J’entends parler de cette potion magique miracle depuis quelques jours dans mon entreprise. Dans les couloirs, devant la machine à café, aux toilettes. C’est incroyable. Il parait qu’il est possible de perdre facilement du poids. Juste en buvant un produit lacté au goût chocolat. Candia a eu la bonne idée de distribuer des échantillons de son nouveau produit minceur à la sortie de certaines bouches de métro et compte sur le bouche à oreille pour propager la bonne parole. Mais si. Si si. La ménagère de moins de cinquante ans qui a le cancer de l’adipocyte localisé aux hanches, le trentenaire actif qui souhaite se débarrasser de ses petits bourrelets ou la quadragénaire au ventre qui pendouille et aux fesses molles sont les cibles de ce produit miracle contenant un principe actif exclusif et mystérieux, le Fabuless. C’est Fabuleux.
Mais qu’est-ce que le Fabuless? Juste une émulsion dite “huile dans eau” composée d’huiles de palme et d’avoine fractionnées (2,5%) incorporée dans une solution de lait à teneur réduite en lactose (95%), de poudre de cacao, de protéines de lait, d’extrait de thé vert, de stabilisants (E407, E460, E466), d’édulcorant et enfin d’antioxydant. Cette émulsion brevetée aurait été développée par une entreprise basée aux Pays-Bas et serait vendue comme régulateur de satiété. D’après Candia, Silhouette Active permet de retarder l’assimilation des aliments de quatre à huit heures, ce qui déclenche un signal de satiété en direction du cerveau et vous permet donc de réduire votre prochaine prise alimentaire. C’est donc la meilleure alternative à la lobotomisation ou à la suppression de l’estomac. C’est très simple, il suffit de consommer une ou deux briques de 20 ml par jour. Le Fabuless n’est pas un produit récent. Il a déjà été lancé dans de nombreux pays et même nommé aux trophées européens de l’innovation il y a deux ans. Innovation, cela veut dire tout et n’importe quoi. Parle-t-on d’innovation marketing ou d’innovation dans la gestion de l’embonpoint? J’ai bien ma petite idée.
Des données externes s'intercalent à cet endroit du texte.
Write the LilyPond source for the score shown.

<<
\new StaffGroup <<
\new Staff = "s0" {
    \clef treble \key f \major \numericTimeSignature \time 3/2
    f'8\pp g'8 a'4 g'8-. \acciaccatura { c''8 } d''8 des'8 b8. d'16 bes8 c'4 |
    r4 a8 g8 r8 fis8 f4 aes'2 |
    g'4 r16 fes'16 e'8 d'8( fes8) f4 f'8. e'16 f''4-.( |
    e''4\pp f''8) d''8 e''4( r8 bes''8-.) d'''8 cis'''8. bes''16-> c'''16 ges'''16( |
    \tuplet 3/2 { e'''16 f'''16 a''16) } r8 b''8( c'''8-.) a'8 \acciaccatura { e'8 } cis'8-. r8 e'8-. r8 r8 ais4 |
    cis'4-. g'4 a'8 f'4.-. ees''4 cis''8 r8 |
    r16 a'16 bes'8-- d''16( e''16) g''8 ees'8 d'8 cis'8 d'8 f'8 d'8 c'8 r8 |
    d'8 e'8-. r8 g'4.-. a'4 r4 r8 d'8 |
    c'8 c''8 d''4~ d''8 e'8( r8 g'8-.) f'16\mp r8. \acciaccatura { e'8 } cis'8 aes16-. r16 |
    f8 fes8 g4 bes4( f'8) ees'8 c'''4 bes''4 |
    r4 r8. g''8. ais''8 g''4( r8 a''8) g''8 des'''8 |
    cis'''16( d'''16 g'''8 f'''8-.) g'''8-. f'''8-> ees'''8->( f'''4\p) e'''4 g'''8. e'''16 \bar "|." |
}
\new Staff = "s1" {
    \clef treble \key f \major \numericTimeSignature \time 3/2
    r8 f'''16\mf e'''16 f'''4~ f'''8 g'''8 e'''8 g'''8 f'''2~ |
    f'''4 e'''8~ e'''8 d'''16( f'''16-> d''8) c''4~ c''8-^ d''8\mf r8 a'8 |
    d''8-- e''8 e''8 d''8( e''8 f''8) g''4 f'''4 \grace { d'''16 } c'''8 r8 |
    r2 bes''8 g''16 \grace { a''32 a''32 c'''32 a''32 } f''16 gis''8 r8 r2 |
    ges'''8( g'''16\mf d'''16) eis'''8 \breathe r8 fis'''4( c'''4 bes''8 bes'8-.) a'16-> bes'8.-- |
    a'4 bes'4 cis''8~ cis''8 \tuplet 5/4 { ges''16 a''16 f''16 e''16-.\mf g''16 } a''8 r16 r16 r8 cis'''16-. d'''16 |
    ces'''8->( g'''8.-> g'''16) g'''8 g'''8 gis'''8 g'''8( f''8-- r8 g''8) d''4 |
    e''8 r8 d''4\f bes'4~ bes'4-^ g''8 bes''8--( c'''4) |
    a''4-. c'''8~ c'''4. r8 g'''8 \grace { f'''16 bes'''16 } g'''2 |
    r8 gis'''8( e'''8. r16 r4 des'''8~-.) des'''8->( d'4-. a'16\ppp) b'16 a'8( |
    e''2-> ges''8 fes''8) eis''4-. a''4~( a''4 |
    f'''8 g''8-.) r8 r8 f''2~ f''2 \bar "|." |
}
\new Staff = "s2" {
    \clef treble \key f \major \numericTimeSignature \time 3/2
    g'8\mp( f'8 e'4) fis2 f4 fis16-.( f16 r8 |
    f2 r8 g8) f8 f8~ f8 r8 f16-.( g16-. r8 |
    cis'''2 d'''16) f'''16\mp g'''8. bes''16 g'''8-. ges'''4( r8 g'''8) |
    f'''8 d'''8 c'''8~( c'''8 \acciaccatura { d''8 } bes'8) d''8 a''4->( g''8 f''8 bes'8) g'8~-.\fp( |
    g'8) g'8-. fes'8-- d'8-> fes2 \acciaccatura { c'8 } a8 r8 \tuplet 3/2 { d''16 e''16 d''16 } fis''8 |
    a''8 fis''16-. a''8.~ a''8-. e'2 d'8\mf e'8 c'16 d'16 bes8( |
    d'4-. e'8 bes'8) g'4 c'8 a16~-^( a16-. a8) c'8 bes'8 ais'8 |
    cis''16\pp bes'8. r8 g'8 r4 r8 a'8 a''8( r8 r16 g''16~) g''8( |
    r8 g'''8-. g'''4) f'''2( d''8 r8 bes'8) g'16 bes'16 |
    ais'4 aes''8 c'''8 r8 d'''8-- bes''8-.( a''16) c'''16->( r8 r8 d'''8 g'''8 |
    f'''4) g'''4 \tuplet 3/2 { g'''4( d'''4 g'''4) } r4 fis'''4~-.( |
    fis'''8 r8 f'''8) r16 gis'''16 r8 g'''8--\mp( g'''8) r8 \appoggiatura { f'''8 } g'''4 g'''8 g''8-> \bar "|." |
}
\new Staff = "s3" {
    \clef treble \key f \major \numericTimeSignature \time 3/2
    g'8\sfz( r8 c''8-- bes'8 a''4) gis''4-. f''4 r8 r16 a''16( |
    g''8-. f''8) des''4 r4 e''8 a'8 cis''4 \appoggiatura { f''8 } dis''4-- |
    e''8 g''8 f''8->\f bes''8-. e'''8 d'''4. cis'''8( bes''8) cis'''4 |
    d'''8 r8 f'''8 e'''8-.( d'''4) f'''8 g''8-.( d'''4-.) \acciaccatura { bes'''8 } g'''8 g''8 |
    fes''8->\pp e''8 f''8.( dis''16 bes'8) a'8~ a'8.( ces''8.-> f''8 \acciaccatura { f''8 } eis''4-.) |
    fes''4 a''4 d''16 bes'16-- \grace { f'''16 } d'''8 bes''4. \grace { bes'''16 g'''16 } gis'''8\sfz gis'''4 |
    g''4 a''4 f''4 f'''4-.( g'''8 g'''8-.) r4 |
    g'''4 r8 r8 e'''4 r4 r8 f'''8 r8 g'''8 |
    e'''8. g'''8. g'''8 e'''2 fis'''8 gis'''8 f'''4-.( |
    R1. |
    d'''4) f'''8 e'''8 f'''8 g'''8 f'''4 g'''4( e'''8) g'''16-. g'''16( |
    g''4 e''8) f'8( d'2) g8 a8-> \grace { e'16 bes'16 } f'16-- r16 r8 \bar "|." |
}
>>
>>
Le plus irritant est certainement la mention “cliniquement prouvé”. Lorsqu’une étude clinique est réalisée, elle est strictement encadrée et les résultats doivent-être détaillés. Un nombre suffisant de sujets doit être inclus, des objectifs primaires et secondaires sont strictement définis, objectifs obéissants à des critères statistiques (oui c’est un peu chiant et ça file mal à la tête) très strictes. Associer la clinique à un produit de grande consommation lui donne une respectabilité et surtout laisse penser qu’il est vraiment efficace, à l’image des campagnes publicitaires Actimel (booster le système immunitaire avant l’hiver), Essensis (améliorer la qualité de la peau) ou enfin Danacol (faire baisser le taux du mauvais cholestérol). C’est le mélange des genres. On appelle cela un Alicament. La compagnie laitière reste vague sur l’emballage mais donne des références bibliographiques sur son site internet. Trois études dites cliniques sont citées. Elles remontent aux années 2000, 2001 et 2002 et sont publiées par une seule équipe britannique.
Une publication issue d’une revue dite “sérieuse” est facilement consultable (Burns et collaborateurs, 2000). Seuls 60 individus ont été inclus. Les fumeurs, les personnes obèses et les végétariens ne pouvaient pas y participer. Aucune personne n’a eu d’effets secondaires. Les résultats semblent indiquer que le produit aurait, selon certaines conditions (individus, régime alimentaire), un effet sur la satiété à court terme. Une question me gratouille donc le neurone. Si un produit montre une quelconque efficacité clinique, ne doit-on pas le considérer comme un médicament. Si oui, ne doit-il pas être prescrit par un médecin à des individus en ayant véritablement besoin? Enfin, la vocation d’un médicament est-elle de se retrouver au rayon frais entre deux paquets de Kinder Pingui et des briques de Tropicana? A quand une chimiothérapie vendue au rayon nouilles?
Comme tous les produits supposés aider à perdre du poids, il est conseillé de consommer le produit dans le cadre d’une alimentation équilibrée et d’une activité physique normale. On continue à nous prendre pour des cons. Lorsqu’on respecte ces conditions, a-t-on vraiment besoin de perdre du poids? Enfin, la firme a rajouté à la formulation des extraits de thé vert, reconnus par Madame Michu pour faire fondre le gras, et propose un parfum chocolat pour associer plaisir et efficacité. Seulement voila, côté goût, c’est vraiment pas ça et on regrette vite son Grosquick chéri.
En même temps, si le produit était bon, il ne serait pas efficace, hein ma bonne dame?
J’ai comme une envie de Truffade. Là, tout de suite, maintenant.